新線が開通した1963年までの70年間使用された。
設計はイギリス人技師のパウナル (Charles Assheton Whately Pownall)と古川晴一。
全長は 91m、川底からの高さは 31mあり、煉瓦が約 200 万個使われ、現存する煉瓦造りの橋の中では国内最大規模。

1993年には「碓氷峠鉄道施設」として、他の 4 つの橋梁等とともに国の重要文化財に指定。
下から見上げると写真などで見る以上の大迫力。
120年近い歴史があるものであるが、明治期の人間の気合を強く感じる。


群馬県庁昭和庁舎 (群馬県前橋市大手町)
群馬県庁は現在、高層のビルになっているが、その麓に古風だけど、やたらセンスの良い建物が建っている。
2階、3階部分は茶色レンガの部分と交互に白い部分が重なり、白い部分には大きな上部半円の細長い窓やバルコニーが目を奪う。
これが前の本庁舎であり、現在は、PO、ボランティアサロン、パスポートセンター、会議室、展示室、NHK文化センターなどとして利用されている群馬県庁昭和庁舎である。

この建物は、道路を挟んで東側にある同デザインの群馬会館や栃木県庁舎、早稲田大学大隅講堂なども設計した佐藤功一の設計による。

昭和3年4月9日落成し、平成11年夏まで使用された。
施工 清水組。鉄筋コンクリート造、地上3 階、地下1階、建築面積2019u。昭和初期の典型的洋風建造物で、1階外壁を石貼り、2・3階をスクラッチタイル貼り、玄関正面は半円アーチの車寄せとし、その上を知事室前のベランダにしている。

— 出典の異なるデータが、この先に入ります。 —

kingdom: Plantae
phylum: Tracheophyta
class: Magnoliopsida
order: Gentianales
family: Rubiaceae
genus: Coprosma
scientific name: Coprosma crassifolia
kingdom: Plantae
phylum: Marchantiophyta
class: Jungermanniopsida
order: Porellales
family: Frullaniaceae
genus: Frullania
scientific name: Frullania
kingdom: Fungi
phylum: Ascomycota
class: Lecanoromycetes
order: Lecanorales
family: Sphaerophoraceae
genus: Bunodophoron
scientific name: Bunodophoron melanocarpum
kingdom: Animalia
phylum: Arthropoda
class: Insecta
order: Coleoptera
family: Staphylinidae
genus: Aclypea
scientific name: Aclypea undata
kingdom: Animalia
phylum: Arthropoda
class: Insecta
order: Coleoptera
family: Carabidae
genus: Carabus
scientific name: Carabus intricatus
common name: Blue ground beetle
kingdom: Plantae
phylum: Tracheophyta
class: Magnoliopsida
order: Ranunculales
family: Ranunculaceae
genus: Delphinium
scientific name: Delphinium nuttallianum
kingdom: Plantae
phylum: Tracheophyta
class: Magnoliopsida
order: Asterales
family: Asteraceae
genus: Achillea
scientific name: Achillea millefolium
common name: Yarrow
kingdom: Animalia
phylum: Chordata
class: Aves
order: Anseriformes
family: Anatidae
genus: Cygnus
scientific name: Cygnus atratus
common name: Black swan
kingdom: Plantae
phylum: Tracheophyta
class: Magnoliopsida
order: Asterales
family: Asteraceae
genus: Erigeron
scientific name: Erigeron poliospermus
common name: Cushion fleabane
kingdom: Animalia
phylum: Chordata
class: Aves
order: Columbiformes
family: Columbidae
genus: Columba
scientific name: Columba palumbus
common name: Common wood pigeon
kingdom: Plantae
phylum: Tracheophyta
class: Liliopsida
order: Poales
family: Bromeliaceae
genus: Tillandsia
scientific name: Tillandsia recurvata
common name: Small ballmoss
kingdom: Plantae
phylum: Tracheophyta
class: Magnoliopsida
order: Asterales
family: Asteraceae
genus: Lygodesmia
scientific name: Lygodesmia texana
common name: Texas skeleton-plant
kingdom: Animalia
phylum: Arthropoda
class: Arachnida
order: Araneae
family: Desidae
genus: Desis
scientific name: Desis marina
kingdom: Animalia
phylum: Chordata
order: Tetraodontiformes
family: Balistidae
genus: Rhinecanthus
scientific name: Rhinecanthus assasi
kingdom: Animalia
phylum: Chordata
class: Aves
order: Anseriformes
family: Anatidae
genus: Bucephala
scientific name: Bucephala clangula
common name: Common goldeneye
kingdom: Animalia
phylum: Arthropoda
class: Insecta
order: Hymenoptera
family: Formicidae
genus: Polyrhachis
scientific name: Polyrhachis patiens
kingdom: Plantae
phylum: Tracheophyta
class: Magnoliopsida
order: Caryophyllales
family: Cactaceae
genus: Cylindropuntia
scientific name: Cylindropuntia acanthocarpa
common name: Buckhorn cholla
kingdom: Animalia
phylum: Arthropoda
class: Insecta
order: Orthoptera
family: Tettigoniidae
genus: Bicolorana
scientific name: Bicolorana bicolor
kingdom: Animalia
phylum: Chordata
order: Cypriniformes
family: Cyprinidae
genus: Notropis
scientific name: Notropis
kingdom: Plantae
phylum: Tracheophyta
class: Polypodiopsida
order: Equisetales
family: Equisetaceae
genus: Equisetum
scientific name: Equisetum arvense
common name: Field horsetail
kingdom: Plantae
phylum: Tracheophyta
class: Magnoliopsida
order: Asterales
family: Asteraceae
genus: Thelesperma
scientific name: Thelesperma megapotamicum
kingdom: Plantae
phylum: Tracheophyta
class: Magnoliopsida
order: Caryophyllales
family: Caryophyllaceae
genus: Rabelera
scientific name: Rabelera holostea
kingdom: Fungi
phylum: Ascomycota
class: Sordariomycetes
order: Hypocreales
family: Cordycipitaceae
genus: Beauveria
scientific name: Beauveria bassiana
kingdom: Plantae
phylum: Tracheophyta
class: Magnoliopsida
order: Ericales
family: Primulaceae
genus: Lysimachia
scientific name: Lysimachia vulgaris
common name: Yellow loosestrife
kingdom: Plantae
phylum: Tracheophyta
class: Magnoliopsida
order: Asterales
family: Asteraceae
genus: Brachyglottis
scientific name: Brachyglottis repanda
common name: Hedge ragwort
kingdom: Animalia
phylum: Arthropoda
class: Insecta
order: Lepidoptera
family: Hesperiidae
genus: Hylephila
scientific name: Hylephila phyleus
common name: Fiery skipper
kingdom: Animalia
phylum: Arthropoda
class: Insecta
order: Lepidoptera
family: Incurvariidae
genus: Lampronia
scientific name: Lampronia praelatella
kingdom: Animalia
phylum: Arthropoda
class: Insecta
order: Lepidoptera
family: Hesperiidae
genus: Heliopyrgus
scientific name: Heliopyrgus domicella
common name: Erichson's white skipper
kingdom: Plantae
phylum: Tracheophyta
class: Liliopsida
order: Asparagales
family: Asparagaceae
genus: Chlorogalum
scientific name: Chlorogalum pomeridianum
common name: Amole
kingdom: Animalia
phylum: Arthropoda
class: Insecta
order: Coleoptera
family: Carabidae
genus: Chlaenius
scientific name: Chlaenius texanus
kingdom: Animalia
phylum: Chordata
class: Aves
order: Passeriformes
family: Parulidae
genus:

当時、関東近県では、最も先進的な建築技術を用いた県庁舎であった。
1階部分を石張りにし、2階から上部がスクラッチタイルとモルタル仕上げを交互にすることで立体的を出し、1階の主要開口部の上部はファンライトと呼ばれる半円形の欄間を取り付け、2階から上部は縦長の窓を採用。
正面玄関車寄せには大型なアーチ状の開口を設け、その上部の2階の下部には凝った彫刻の手摺を付けるデザイン構成。
庁舎は平成8年に国登録有形文化財に指定。
平成13年11月に庁舎を国民文化祭の会場として使用することになり、平成12年改修工事に着手、16億円をかけて改修修理を行い、平成13年11月国民文化祭に使用。平成14年4月1日から昭和庁舎として再利用のためオープンした。
平成16年5月18日 第13回BELCA賞ベストリフォーム部門を受賞。